Флер приколола опал у ворота, глядя на себя в старинное, в лакированной раме зеркало.
– Изумительно! Спасибо тебе, дорогой. Да, твой галстук в порядке. Мне нравятся эти белые полосочки. Ты всегда носи его к черному. Ну, пойдем! – И она потянула его за собой в китайскую комнату. Там никого не было. – Барт, наверно, наверху у Майкла – обсуждает свою новую книгу.
– В его годы – писать! – удивился Сомс.
– Миленький, да он на год моложе тебя!
– Но я-то не пишу. Не так глуп. Ну а у тебя завелись еще какие-нибудь эдакие новомодные знакомые?
– Только один. Гордон Минхо, писатель.
– Тоже из новых?
– Что ты, милый! Неужели ты не слышал о Гордоне Минхо? Он стар как мир.
– Все они для меня одинаковы, – проворчал Сомс. – Он на хорошем счету?
– Да, я думаю, что его годовой доход побольше твоего. Он почти классик – ему для этого остается только умереть.
– Надо будет достать какую-нибудь из его книг и почитать. Как ты его назвала?
– Ты достань «Рыбы и рыбки» Гордона Минхо. Запомнишь, правда? А-а, вот и они! Майкл, посмотри, что папа мне подарил.
Взяв его руку, она приложила ее к опалу на своей шее. «Пусть они оба видят, в каких мы хороших отношениях», – подумала она. Хотя отец и не видел ее с Уилфридом в галерее, но совесть ей подсказывала: «Укрепляй свою репутацию – неизвестно, какая поддержка понадобится тебе в будущем».

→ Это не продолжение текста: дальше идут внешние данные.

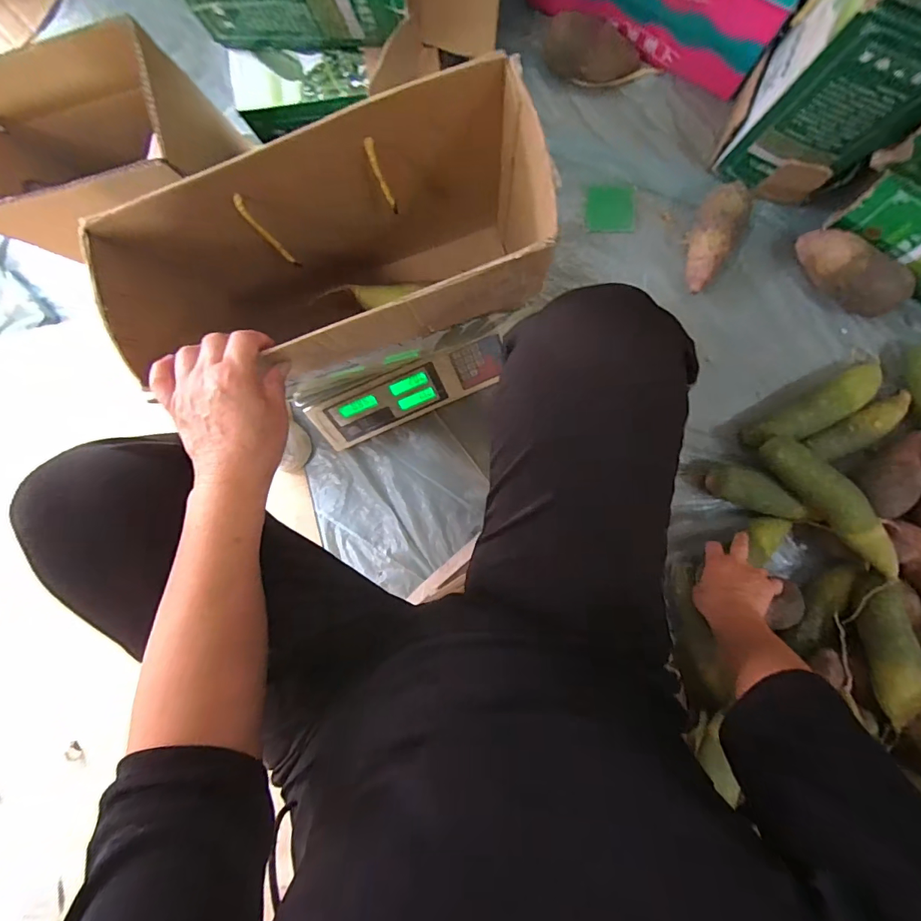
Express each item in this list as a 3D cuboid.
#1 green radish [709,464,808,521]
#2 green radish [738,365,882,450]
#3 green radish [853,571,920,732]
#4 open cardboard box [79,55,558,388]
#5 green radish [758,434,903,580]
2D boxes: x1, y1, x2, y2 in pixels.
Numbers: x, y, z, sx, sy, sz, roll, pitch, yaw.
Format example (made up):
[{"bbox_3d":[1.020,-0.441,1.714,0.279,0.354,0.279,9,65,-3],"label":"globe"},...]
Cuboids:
[{"bbox_3d":[0.424,0.047,0.642,0.113,0.055,0.054,25,96,3],"label":"green radish"},{"bbox_3d":[0.508,-0.073,0.636,0.186,0.051,0.059,-32,91,7],"label":"green radish"},{"bbox_3d":[0.576,0.257,0.584,0.058,0.043,0.197,-3,79,6],"label":"green radish"},{"bbox_3d":[-0.107,-0.188,0.460,0.377,0.274,0.165,-17,93,6],"label":"open cardboard box"},{"bbox_3d":[0.503,0.060,0.578,0.056,0.060,0.228,-43,90,7],"label":"green radish"}]

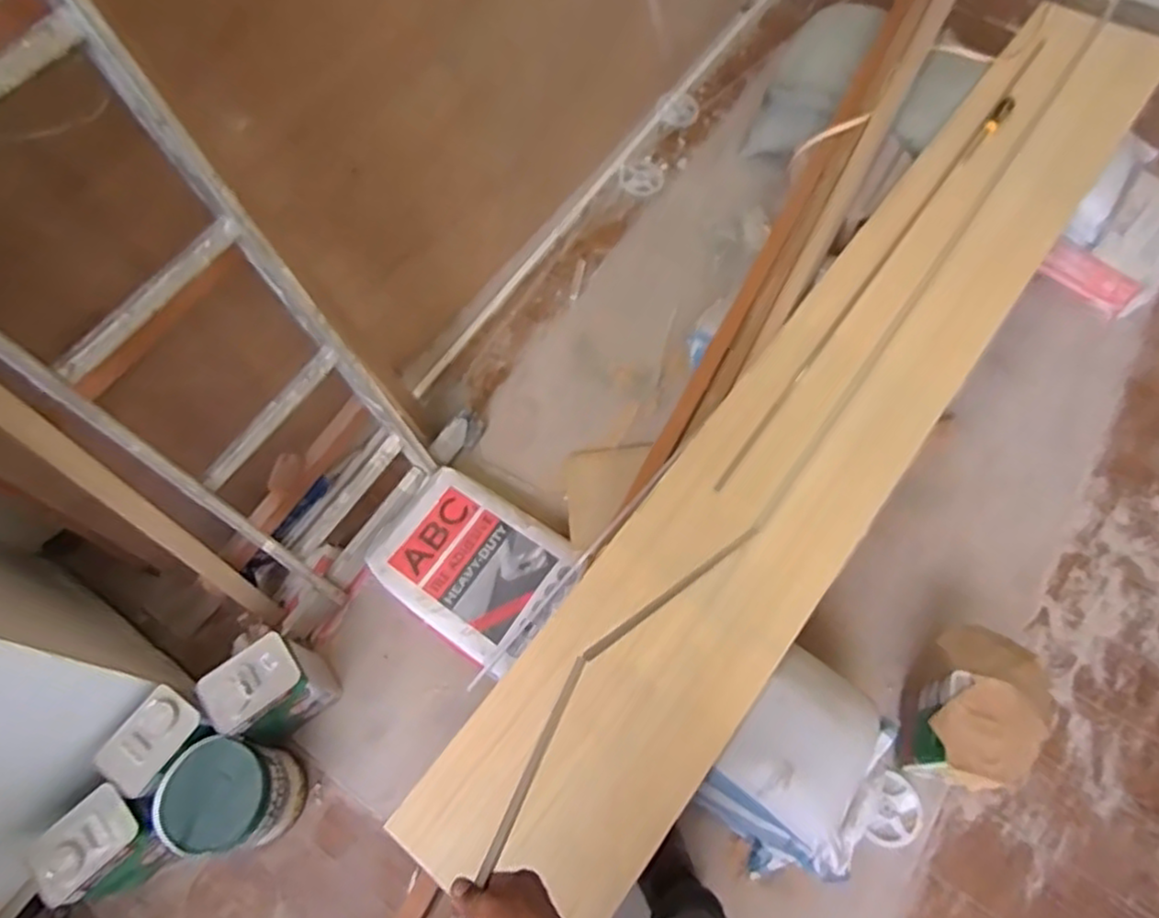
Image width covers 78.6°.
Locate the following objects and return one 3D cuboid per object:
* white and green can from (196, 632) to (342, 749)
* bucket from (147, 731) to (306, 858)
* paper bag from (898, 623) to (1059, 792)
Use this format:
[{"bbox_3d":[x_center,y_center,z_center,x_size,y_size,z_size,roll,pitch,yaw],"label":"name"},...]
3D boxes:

Украдкой она наблюдала за стариками. Встречи Старого Монта со Старым Форсайтом, как называл ее отца Барт, говоря о нем с Майклом, вызывали у нее желание смеяться – совершенно неизвестно почему. Барт знал все – но все его знания были словно прекрасно переплетенные и аккуратно изданные в духе восемнадцатого века томики. Ее отец знал только то, что ему было выгодно знать, но его знания не были систематизированы и не входили ни в какие рамки. Если он и принадлежал к концу Викторианской эпохи, то все же умел, когда было нужно, пользоваться достижениями позднейших периодов. Старый Монт верил в традиции, Старый Форсайт – ничуть. Зоркая Флер давно подметила разницу в пользу своего отца. Однако разговоры Старого Монта были много современнее, живее, поверхностнее, язвительнее, менее связаны с точной информацией, а речь Сомса всегда была сжата, деловита. Просто невозможно сказать, который из них лучший музейный экспонат. И оба так хорошо сохранились!